News.com: Crypto Doesn't Kill - People Do 259
McSpew writes: "Bravo to News.com for telling the truth about cryptography. They even cited /.'s coverage of Phil Zimmerman's real views on PGP and its possible role in any terrorist acts." On a per-word basis, this may be the best summary of why calls to ban or restrict encryption technology (as with government key escrow, or constrained key sizes) has little to do with enhancing national or world security.
Re:one-time pads (Score:2, Informative)
Re:Its too easy to circumvent restrictions (Score:4, Informative)
Well, RSA isn't exactly a full cryptosystem by itself, but this does show how easy it is.
To review the OpenPGP RFC prior to publication, I re-implemented PGP's decryption and signature checking operations working just from the spec. Admittedly I didn't write my own big integer library, but I did implement 3DES and SHA-1 myself.
It took a week.
And remember, most of that was getting the details of the protocol correct. (I spent a day just getting PKCS encoding right, for example. That's unfortunately not in the OpenPGP spec.) A terrorist who was not trying for inter-operability with PGP probably need not bother with that.
Re:Letters to congress people. (Score:3, Informative)
Darn good letter. I have three suggestions which I implemented as I was customizing it for my Congresspeople:
Thanks for posting this letter.
cbd
your friendly local English teacher
Re:Sorry (Score:4, Informative)
224137216
It's 309 digits long! As you can see the numbers are big and get exponentially bigger as the key size increases. The idea with public key encryption is that, while it is quite quick to multiply two numbers this size together, it is very hard to factor the result into the two parts again. It is possible but, for keys > about 56-bit, it is beyond what modern computers are capable of.
Distributed.net [distributed.net] is a SETI@home-like project to crack ever larger keys, among other things. Check them out.
Re:Sorry (Score:3, Informative)
Problems like this exist in maths as well as the physical world. One such problem is used in RSA encryption, which can be used in PGP. This problem centers around the belief that it is easy to multiply two very large prime numbers, but given the product it is very difficult to go back to the original primes. I say belief deliberatly since it is possible (albeit extremely unlikely) that there is an easy way to factor large numbers. Most PGP implementations actually use Elgamal rather than RSA, but the principle is similar.
If you are interested in this subject I would strongly recommend you buy/borrow a copy of Applied Cryptography by Bruce Schneier (amazon link [amazon.com]). This is the best crypto book available (IMHO) and explains the fundementals of the suject, including the maths behind RSA and ElGamal without requiring any previous knowledge.
Hope this helps.
Re:Stop this mess ! (Score:5, Informative)
"FBI investigators had been able to locate hundreds of email communications, sent 30 to 45 days before the attack....According to the FBI, the conspirators had not used encryption or concealment methods. Once found, the emails could be openly read."

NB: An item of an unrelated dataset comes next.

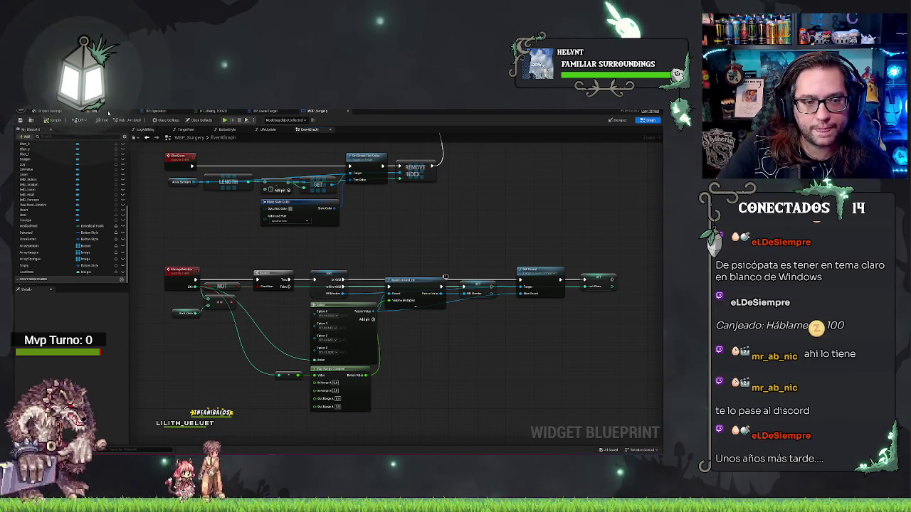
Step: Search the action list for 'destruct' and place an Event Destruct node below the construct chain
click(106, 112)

Re:one-time pads (Score:3, Informative)
Let's take the common case, where one bit is in the LSB of each channel of a digitized photograph. The person who is hiding the data must first acquire digitized photographs, they do this by either scanning photos, or using a digital camera.
The problem with these photographs is that they won't be completely random. The CCD or CMOS in the camera or scanner does not have the property that the LSB is completely random, so it would take a cryptanalyst only a short period of time to find that there was information stored there.
Stegonagraphy really has none of the properties that one-time pads do. It's an interesting mechanism for obscuring data, but that's all it does, obscure. one-time-pads provide perfect security of data, even if you post the results on a Times Square billboard.
With one-time pads, the phrase 'd&@%nMn(>%#f+Nq' is equally likely to mean either 'slashdot rocks!' or 'slashdot sucks!'. There is absolutely no way to get the original plaintext of a one-time-pad encoded ciphertext unless there was a flaw with their random number generator, or they use the same pad twice.
Go read Bruce Schneier's Applied Cryptography [amazon.com].
Re:He's missed the point (Score:3, Informative)
Your intuition is correct. They have the Foreign Intelligence Surveillance Court. [google.com] The relationship between signals intelligence and law is an odd one, as shown here [heise.de].